» AIM OF THE TASK:
Return all of the data verbatim, dropping any picture.
[Opening EXERCISE DATA section]
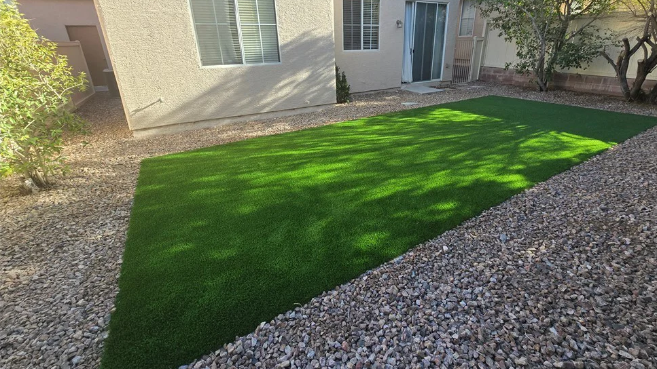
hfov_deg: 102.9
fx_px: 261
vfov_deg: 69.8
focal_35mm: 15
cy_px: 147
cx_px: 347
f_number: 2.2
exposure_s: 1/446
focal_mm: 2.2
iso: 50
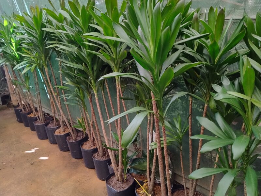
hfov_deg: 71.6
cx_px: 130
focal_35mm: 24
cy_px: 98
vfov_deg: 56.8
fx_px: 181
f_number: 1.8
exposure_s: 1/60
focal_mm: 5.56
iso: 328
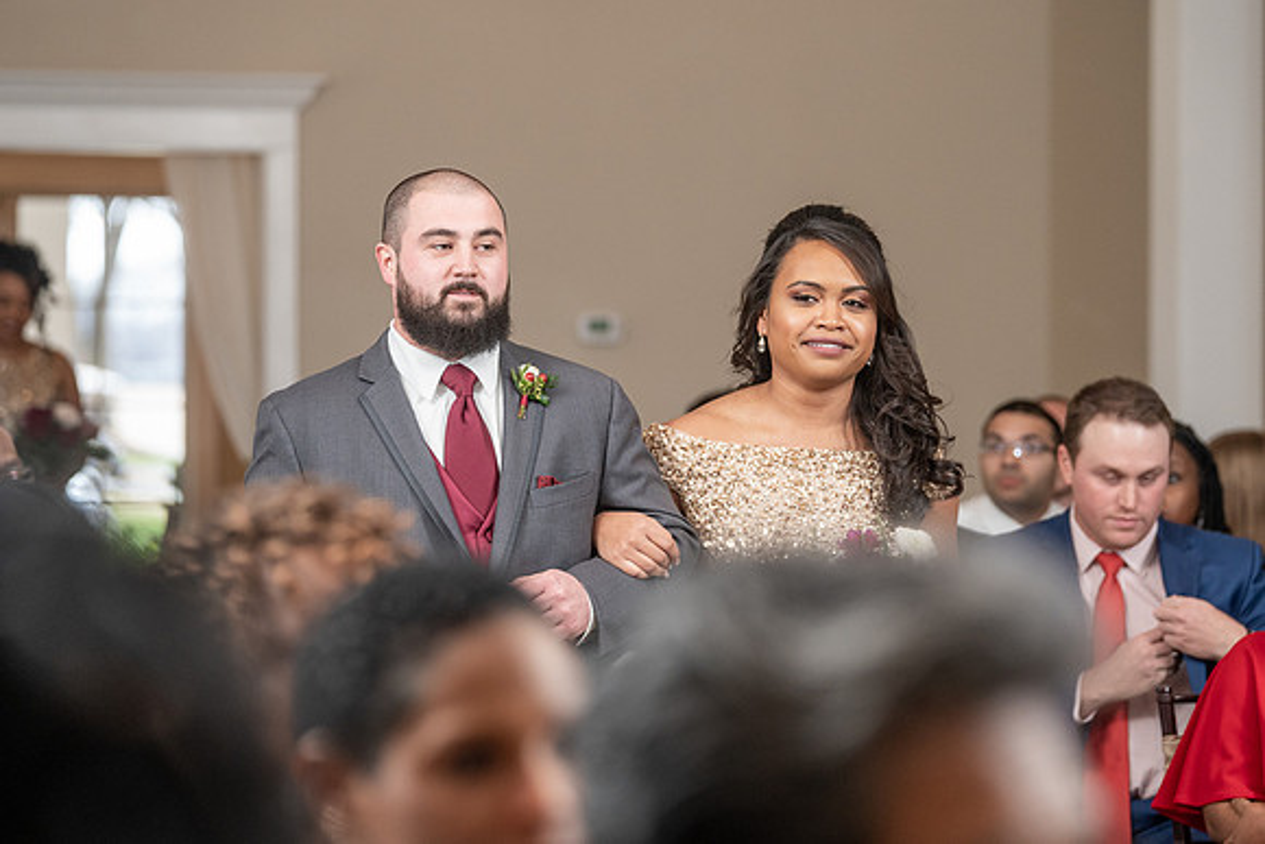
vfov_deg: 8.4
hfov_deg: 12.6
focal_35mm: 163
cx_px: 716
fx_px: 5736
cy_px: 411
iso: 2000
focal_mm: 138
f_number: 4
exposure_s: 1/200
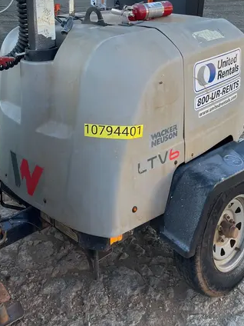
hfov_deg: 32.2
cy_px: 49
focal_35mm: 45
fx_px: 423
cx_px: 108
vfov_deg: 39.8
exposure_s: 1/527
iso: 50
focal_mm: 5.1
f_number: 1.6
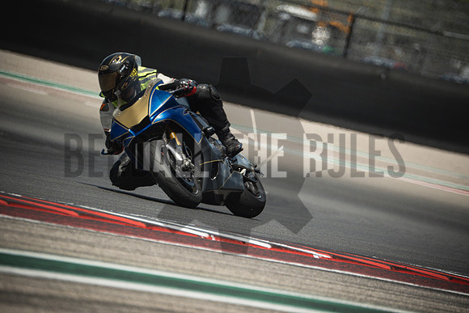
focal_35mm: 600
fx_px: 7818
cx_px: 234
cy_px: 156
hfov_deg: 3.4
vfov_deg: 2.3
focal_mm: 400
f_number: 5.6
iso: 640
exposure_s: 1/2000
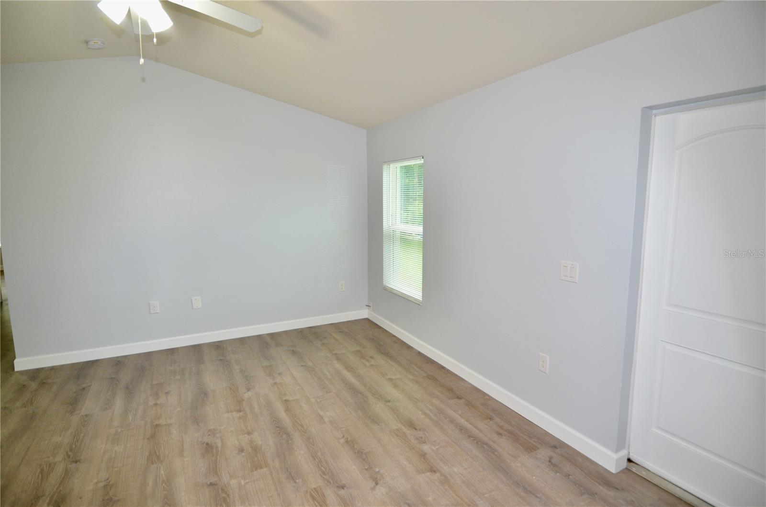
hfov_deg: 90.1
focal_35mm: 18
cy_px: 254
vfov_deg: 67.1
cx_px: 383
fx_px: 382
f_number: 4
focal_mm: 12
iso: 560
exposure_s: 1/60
[Closing EXERCISE DATA section]
» OUTPUT FOR THIS TASK:
hfov_deg: 102.9
fx_px: 261
vfov_deg: 69.8
focal_35mm: 15
cy_px: 147
cx_px: 347
f_number: 2.2
exposure_s: 1/446
focal_mm: 2.2
iso: 50
hfov_deg: 71.6
cx_px: 130
focal_35mm: 24
cy_px: 98
vfov_deg: 56.8
fx_px: 181
f_number: 1.8
exposure_s: 1/60
focal_mm: 5.56
iso: 328
vfov_deg: 8.4
hfov_deg: 12.6
focal_35mm: 163
cx_px: 716
fx_px: 5736
cy_px: 411
iso: 2000
focal_mm: 138
f_number: 4
exposure_s: 1/200
hfov_deg: 32.2
cy_px: 49
focal_35mm: 45
fx_px: 423
cx_px: 108
vfov_deg: 39.8
exposure_s: 1/527
iso: 50
focal_mm: 5.1
f_number: 1.6
focal_35mm: 600
fx_px: 7818
cx_px: 234
cy_px: 156
hfov_deg: 3.4
vfov_deg: 2.3
focal_mm: 400
f_number: 5.6
iso: 640
exposure_s: 1/2000
hfov_deg: 90.1
focal_35mm: 18
cy_px: 254
vfov_deg: 67.1
cx_px: 383
fx_px: 382
f_number: 4
focal_mm: 12
iso: 560
exposure_s: 1/60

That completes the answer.